Materials provided:
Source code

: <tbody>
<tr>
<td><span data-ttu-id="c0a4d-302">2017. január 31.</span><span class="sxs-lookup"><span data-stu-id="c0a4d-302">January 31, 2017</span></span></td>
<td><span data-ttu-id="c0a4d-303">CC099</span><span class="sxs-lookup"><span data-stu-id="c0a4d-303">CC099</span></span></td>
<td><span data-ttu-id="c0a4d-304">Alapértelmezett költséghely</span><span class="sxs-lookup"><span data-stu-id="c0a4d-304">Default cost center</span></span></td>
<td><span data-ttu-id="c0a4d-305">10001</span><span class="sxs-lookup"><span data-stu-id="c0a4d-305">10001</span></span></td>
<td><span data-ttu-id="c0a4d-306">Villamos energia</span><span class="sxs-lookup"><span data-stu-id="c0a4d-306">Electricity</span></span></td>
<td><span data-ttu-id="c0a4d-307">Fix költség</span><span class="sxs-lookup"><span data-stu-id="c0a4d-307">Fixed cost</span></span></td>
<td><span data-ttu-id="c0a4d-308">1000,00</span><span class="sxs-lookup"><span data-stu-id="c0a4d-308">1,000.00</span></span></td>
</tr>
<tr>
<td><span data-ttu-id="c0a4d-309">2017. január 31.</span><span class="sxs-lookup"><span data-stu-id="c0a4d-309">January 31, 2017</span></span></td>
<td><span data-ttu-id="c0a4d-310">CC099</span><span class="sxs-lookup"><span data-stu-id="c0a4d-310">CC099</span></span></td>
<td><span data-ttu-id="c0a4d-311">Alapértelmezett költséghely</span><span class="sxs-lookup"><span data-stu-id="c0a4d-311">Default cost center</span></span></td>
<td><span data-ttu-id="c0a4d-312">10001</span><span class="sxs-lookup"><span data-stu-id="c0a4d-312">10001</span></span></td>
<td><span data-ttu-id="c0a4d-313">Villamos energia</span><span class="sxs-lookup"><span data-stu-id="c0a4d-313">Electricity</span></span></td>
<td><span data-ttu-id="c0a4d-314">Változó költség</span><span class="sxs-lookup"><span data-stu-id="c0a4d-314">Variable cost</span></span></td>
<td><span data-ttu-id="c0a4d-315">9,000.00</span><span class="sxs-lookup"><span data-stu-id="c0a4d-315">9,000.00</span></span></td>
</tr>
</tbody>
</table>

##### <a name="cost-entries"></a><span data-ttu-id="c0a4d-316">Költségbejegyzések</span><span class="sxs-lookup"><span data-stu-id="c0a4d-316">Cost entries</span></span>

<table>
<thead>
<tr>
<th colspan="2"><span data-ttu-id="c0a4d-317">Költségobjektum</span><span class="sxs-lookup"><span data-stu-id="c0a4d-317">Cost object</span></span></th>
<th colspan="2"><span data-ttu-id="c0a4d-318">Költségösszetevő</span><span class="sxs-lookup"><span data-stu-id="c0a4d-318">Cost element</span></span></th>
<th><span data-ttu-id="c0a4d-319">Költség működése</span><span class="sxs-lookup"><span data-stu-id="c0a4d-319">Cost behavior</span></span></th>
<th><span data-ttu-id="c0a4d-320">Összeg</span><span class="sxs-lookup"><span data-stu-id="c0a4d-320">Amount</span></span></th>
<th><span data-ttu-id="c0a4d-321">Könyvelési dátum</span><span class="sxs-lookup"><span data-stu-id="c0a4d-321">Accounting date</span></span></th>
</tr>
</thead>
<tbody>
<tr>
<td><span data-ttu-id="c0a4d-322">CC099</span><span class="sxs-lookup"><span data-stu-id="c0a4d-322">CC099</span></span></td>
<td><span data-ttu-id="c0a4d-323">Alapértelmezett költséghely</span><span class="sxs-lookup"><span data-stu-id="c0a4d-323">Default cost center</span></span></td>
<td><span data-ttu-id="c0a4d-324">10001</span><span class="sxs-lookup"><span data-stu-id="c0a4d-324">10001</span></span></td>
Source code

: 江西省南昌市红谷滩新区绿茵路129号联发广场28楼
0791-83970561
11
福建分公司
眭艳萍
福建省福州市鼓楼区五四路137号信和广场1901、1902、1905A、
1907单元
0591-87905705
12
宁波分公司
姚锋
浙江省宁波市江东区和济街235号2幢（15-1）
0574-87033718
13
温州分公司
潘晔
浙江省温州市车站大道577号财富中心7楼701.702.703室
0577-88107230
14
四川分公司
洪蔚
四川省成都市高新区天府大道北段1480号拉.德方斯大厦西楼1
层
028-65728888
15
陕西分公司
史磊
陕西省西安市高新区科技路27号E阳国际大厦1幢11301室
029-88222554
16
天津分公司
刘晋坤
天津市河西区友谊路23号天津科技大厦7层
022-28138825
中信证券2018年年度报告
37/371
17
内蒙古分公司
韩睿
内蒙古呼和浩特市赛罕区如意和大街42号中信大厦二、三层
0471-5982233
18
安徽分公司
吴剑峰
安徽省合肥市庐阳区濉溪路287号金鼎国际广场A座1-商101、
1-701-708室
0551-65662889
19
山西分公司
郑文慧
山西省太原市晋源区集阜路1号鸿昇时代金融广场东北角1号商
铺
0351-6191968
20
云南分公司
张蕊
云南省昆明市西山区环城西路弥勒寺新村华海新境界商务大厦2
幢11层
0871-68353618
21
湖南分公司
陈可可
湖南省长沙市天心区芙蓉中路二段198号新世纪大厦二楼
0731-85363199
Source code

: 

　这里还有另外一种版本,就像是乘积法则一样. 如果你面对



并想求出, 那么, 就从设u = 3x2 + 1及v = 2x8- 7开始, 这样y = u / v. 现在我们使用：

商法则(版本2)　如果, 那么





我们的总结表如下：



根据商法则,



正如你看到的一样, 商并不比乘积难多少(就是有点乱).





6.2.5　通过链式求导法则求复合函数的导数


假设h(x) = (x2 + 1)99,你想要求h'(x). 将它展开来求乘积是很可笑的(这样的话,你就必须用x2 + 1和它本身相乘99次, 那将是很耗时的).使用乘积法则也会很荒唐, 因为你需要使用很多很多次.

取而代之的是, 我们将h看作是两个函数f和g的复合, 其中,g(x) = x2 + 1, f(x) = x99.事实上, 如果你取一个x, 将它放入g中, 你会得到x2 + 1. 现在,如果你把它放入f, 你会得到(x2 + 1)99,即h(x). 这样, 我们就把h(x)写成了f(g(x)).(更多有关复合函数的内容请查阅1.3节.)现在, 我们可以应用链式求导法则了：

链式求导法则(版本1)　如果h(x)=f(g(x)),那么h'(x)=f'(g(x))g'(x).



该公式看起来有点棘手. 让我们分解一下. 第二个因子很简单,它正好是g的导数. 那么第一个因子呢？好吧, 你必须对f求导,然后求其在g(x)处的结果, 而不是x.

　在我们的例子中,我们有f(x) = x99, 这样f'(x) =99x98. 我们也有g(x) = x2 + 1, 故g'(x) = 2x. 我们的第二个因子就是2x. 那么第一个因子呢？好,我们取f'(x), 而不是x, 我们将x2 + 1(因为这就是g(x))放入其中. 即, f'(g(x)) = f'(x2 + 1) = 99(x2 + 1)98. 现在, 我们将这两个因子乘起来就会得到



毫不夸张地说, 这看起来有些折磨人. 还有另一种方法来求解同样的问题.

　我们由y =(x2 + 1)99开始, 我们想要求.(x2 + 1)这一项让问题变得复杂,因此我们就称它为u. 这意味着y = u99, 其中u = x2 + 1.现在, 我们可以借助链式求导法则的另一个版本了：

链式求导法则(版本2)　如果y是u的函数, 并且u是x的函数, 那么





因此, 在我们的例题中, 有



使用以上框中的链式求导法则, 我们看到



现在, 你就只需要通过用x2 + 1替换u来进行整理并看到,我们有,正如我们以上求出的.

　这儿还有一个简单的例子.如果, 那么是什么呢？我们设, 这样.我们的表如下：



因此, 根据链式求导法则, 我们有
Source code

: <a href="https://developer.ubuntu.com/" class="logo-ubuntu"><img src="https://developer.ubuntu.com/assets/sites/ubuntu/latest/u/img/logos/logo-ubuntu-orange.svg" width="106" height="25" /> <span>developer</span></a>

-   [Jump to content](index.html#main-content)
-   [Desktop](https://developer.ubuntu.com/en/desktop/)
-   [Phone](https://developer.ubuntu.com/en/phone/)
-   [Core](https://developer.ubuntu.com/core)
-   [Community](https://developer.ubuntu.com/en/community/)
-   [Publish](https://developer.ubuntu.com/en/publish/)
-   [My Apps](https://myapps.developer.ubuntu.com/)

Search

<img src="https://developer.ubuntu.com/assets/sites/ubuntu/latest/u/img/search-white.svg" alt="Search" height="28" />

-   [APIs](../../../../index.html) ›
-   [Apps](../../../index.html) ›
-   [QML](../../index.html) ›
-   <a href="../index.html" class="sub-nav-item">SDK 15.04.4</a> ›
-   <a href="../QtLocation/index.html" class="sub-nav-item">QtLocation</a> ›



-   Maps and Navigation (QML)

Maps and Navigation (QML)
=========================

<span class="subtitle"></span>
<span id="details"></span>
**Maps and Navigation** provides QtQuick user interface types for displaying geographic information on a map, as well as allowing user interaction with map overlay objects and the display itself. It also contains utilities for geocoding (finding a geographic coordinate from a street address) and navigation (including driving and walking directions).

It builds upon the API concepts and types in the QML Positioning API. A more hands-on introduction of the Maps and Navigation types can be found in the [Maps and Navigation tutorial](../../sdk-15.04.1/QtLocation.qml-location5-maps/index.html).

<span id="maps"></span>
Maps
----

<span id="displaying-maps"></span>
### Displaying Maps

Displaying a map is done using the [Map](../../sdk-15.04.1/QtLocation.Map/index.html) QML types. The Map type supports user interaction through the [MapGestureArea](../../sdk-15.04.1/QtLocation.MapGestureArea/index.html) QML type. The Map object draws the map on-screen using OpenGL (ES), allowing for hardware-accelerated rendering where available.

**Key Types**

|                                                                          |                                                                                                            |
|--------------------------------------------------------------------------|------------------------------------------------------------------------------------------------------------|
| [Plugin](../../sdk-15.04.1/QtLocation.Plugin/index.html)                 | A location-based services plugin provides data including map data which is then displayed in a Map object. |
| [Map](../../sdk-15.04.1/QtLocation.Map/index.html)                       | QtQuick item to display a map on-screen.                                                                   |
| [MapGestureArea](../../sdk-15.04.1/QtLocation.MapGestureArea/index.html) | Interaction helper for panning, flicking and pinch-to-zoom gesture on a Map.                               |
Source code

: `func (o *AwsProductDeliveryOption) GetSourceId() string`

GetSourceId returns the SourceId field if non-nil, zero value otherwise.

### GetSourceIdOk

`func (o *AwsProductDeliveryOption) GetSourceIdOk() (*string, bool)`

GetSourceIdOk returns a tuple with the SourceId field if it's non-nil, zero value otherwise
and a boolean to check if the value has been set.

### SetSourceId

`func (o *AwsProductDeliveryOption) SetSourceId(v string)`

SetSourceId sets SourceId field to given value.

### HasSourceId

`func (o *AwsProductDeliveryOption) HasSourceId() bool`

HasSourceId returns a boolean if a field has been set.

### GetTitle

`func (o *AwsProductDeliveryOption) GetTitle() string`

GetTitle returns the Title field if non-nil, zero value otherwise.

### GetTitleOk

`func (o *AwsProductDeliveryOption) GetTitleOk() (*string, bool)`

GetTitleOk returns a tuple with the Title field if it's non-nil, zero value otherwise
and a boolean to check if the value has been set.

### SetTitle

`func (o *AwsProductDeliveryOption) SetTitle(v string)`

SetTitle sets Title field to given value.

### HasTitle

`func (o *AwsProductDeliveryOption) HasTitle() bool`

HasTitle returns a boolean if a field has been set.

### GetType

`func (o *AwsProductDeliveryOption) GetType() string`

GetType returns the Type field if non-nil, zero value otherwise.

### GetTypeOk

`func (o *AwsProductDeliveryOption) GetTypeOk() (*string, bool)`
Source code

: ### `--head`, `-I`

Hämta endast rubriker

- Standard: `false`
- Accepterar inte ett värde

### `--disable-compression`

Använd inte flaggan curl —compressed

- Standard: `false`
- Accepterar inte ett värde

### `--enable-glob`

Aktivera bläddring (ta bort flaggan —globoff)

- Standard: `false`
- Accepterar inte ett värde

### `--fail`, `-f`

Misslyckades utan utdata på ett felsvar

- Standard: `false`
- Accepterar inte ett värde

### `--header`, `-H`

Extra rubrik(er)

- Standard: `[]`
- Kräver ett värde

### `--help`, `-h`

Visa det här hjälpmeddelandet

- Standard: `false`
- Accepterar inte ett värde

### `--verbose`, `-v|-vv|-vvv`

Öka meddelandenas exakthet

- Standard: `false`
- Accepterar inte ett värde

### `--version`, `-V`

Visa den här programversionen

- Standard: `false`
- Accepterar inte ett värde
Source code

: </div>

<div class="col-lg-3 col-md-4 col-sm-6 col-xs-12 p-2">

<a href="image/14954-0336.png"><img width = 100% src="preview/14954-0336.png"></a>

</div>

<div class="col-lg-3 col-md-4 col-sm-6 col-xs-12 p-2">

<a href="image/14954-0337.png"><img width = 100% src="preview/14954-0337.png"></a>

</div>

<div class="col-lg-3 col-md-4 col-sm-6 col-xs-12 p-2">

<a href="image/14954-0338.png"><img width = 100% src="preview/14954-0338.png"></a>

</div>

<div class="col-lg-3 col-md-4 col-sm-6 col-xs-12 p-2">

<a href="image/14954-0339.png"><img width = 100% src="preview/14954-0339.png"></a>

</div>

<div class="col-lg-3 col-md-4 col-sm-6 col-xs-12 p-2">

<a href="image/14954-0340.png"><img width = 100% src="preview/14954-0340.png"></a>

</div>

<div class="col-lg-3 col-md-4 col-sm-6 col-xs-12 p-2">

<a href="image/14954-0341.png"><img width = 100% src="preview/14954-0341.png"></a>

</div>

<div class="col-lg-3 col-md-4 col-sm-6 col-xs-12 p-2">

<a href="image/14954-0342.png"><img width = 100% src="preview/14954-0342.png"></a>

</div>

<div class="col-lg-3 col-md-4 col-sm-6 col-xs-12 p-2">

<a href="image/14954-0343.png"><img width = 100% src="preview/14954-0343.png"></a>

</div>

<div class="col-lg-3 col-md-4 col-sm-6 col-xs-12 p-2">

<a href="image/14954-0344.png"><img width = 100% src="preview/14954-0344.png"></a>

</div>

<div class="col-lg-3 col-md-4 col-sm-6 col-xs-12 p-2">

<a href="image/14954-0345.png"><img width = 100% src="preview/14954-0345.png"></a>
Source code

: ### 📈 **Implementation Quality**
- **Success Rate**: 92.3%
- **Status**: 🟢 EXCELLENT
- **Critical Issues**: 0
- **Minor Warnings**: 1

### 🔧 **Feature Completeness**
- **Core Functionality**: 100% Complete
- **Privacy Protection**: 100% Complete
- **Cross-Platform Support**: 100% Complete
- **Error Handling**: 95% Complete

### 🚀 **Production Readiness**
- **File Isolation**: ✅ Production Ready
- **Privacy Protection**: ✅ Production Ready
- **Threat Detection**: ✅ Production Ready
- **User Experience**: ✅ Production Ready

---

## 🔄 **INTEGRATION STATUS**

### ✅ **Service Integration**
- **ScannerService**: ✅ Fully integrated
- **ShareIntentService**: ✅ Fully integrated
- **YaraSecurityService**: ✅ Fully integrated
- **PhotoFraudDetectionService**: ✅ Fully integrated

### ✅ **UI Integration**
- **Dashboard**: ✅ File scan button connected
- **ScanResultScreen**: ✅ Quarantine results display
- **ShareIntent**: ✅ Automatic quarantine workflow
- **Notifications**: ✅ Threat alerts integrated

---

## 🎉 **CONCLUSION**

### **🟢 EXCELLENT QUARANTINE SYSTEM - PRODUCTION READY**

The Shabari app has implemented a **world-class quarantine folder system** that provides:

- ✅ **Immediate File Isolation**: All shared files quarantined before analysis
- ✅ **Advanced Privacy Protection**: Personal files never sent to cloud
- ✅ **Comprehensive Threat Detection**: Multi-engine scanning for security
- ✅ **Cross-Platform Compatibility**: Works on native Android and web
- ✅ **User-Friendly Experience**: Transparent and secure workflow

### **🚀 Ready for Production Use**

Aim of the exercise:
What lines in the listing above hold the string "Cross"? List them.

Expected answer:
- **Cross-Platform Support**: 100% Complete
- ✅ **Cross-Platform Compatibility**: Works on native Android and web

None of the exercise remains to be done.